Right now on Broadway, audiences can glimpse the behind-the-scenes frenzy at an elite eatery in the comedy Fully Committed. And a ticket to the musical Waitress opens a window onto the lives of workers at a small-town diner, who find unlikely romance amid the pie-making and hash-slinging.
Entertaining? Hopefully. But for actors in these and other shows, what’s happening onstage may stir up bittersweet memories of earlier lean times when, as fresh-faced new arrivals in New York, their only chance to emote was reciting dinner specials for surly customers at the restaurants where they worked.
While waiting for their big break, many performers put in time as waiters and at other food-service jobs. They may not be on Broadway yet, but they often toil in tantalizing proximity, either at restaurants in or near the theater district or as servers at glitzy parties with boldface guests.
Photo: AFP/Mahmud TURKIA
The gap between where these young actors are and where they want to be can feel huge.

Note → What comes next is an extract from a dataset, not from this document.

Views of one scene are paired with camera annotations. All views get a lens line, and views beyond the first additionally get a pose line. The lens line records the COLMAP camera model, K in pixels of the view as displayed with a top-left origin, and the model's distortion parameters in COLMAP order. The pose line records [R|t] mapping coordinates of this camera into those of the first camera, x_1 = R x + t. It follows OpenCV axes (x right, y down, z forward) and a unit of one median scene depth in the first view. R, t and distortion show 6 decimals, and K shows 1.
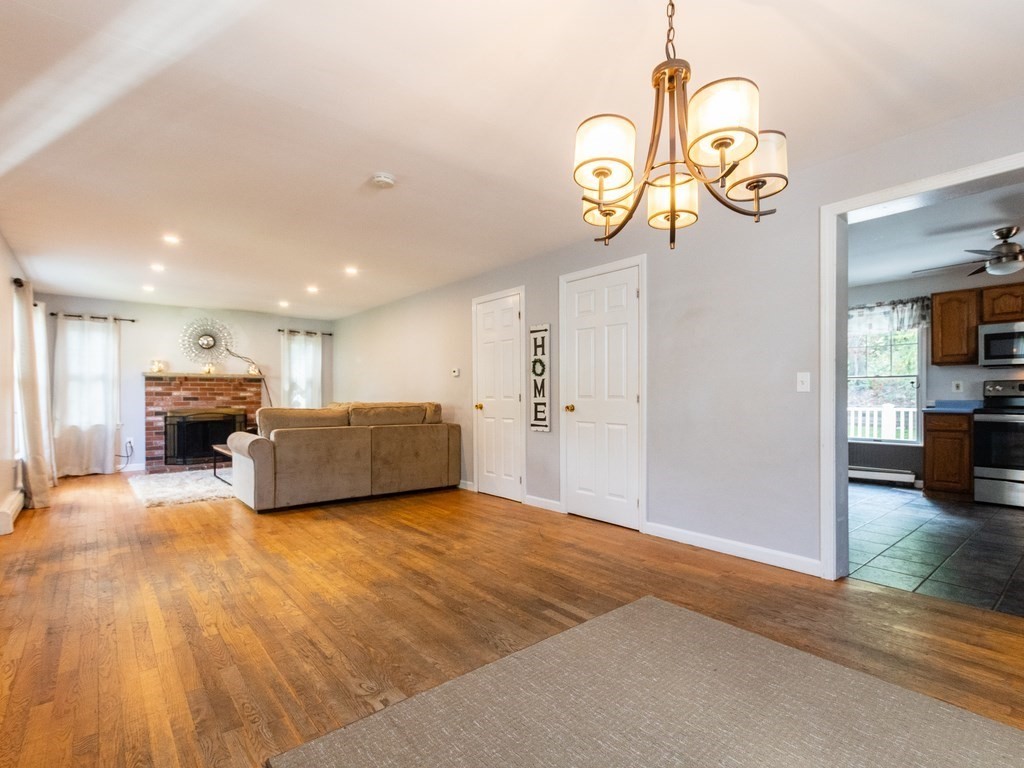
lens RADIAL K [[511.2, 0, 507.2], [0, 511.2, 399.9], [0, 0, 1]] dist [0.004084, 0.000530]
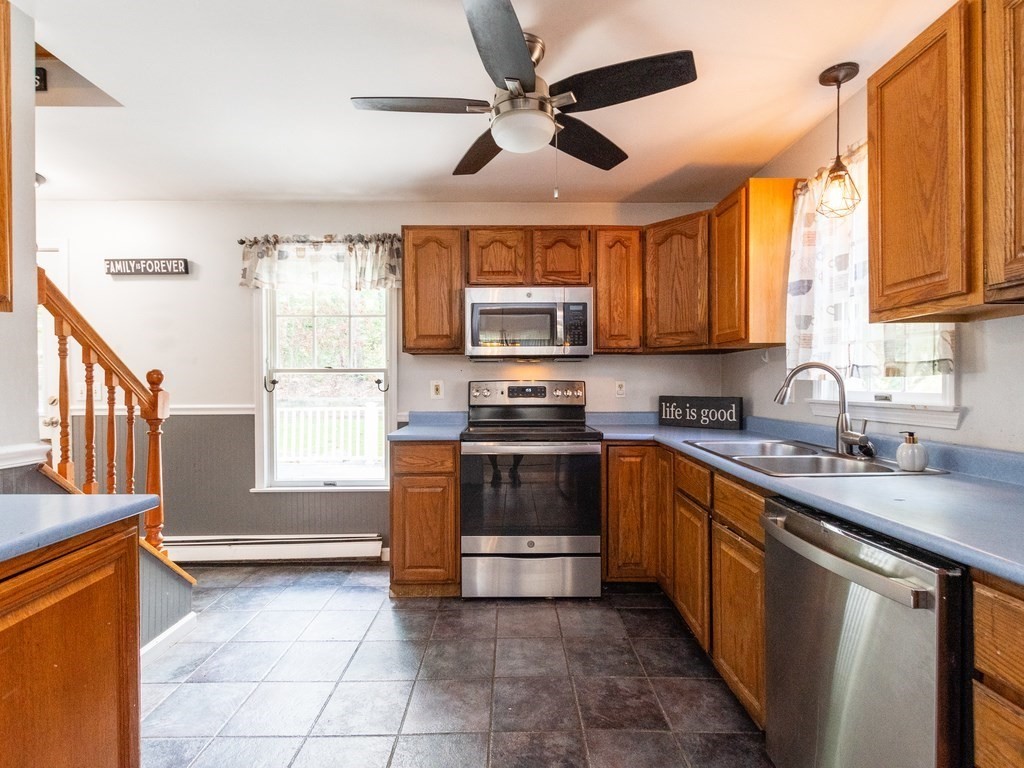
lens RADIAL K [[511.2, 0, 511.7], [0, 511.2, 384.7], [0, 0, 1]] dist [0.004084, 0.000530]
pose [[0.637255, 0.004315, 0.770641, 0.471432], [0.004191, 0.999950, -0.009065, -0.026273], [-0.770641, 0.009006, 0.637205, 0.550407]]
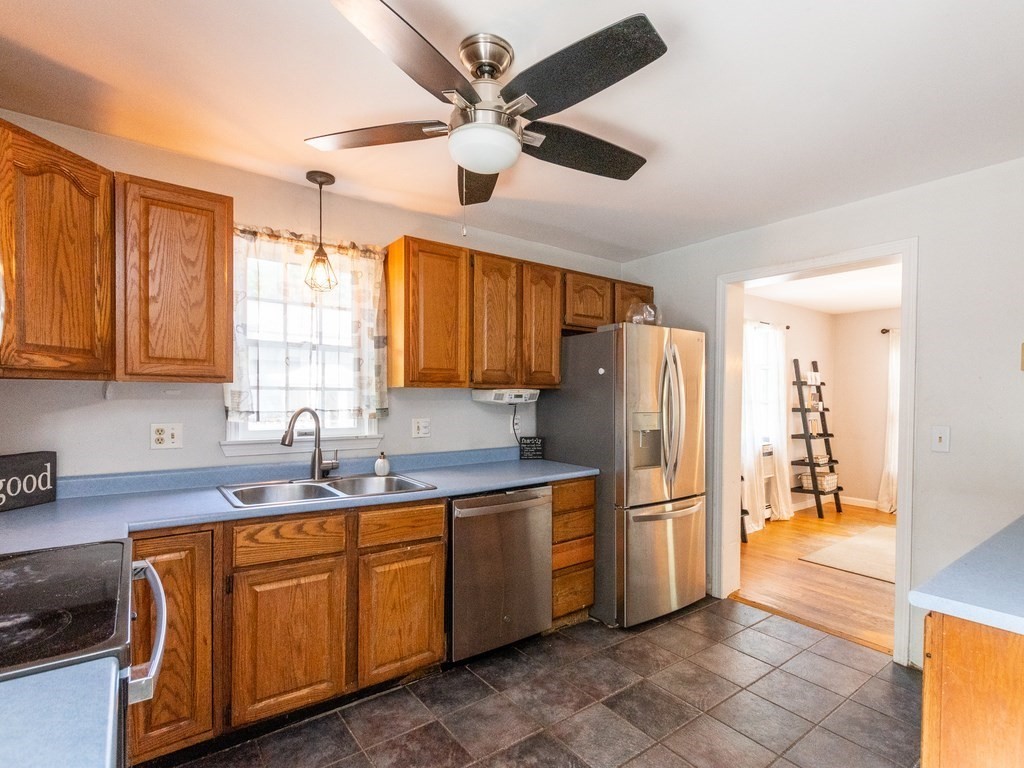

So it seemed to Keren Dukes, 27, who plays several roles in The Curious Incident of the Dog in the Night-Time, the night she worked as cater-waiter at a party for the musical Spider Man: Turn Off the Dark at the Foxwoods (now the Lyric) Theater.
On the guest list: Bono and the Edge of U2, who wrote the score for the show.
“I was in the theater, and it was so exciting,” she recalled, “but not actually to be part of it was such heartbreak.” (It didn’t help that she dropped a tray of Champagne flutes just as the speeches ended.)
The benefits to a restaurant or food-service job are many: tips, camaraderie with fellow wannabe actors working alongside you, and flexible schedules that allow for auditioning and attending classes.
“It was a sense of community,” said the actress Faith Prince, 58, recalling the several months she spent toiling as a waitress in 1981 at McHale’s. The now-closed bar and hamburger joint in the theater district was a hangout for stagehands and other Broadway employees.
Prince, most recently in Disaster! on Broadway, recalled that it felt like a family reunion when she won the major role of Adelaide in a 1992 revival of Guys and Dolls and entered the theater for her first rehearsal on the set.
“A bunch of the stagehands were like: ‘Hey, Faith, Faith, you’re doing good! You got a Broadway show,’” she said. “And one goes: ‘Do you remember me? I used to order the cheeseburger.’ And I’m like: ‘Yeah, yeah, Joey, I remember. You’re a cheeseburger, medium-rare.’”
Another plus is free food, which has helped many a young performer stretch a budget. Just ask Leslie Kritzer, 38, and currently in The Robber Bridegroom. She worked as a barista and waitress in training in 2000 at a fancy restaurant called Atlas, which attracted a celebrity clientele.
“People would order these decadent desserts all the time and not finish,” Kritzer said. “We were a bunch of poor actors, and we’d bring them back to the kitchen and eat them. I especially remember a banana cake souffle. I probably ate a dozen or so famous people’s desserts in the half-year I worked there — I’m not ashamed to say.”
On the other hand, while catering a birthday party, Dukes learned the hard way that rules are rules.
“At the end of the night, we’re all ready to go home and exhausted, and I see there are entire platters of food, untouched,’’ she explained. “I went to the boss and asked if I could take the food to a shelter like the ones my church has. She said no and gave me every rule in the book why they couldn’t risk food poisoning. She took the platter of sliders or chicken dumplings, and she threw it in the trash.
“I knew they were wasting food and throwing it away, but, up until then, not quite how much. I quit. I just never went back.”
Mostly, though, the skills required for service work can be applied to stage careers. “You learn to keep a smile on your face, no matter what,” said Lauryn Ciardullo, 30, an understudy to Jasmine in Aladdin.
And of course there are the stories — about a huge tip, an impossible customer or a celebrity encounter — on which performers can dine out for years.
Take Marc Kudisch, 49, now playing Captain Hook in Finding Neverland. When he worked in 1989 as a waiter at Broadway Bay, a long-gone seafood restaurant on the Upper West Side, a customer he mistook for an elderly bag lady turned out to be Jo Van Fleet, who had won a best supporting actress Oscar in 1956 for East of Eden.
“I walked over and said, ‘So how’s everything, Jo?’” he said. She became a regular of his at lunch, always ordering the lobster special and a bottle of Champagne. “And she opened up like a book,” Kudisch said. “I was getting stories from her about ushering on Broadway, about the Actors Studio, about (the director Elia) Kazan. She would wander over to other tables and tell people to be nice to me because I was her friend.”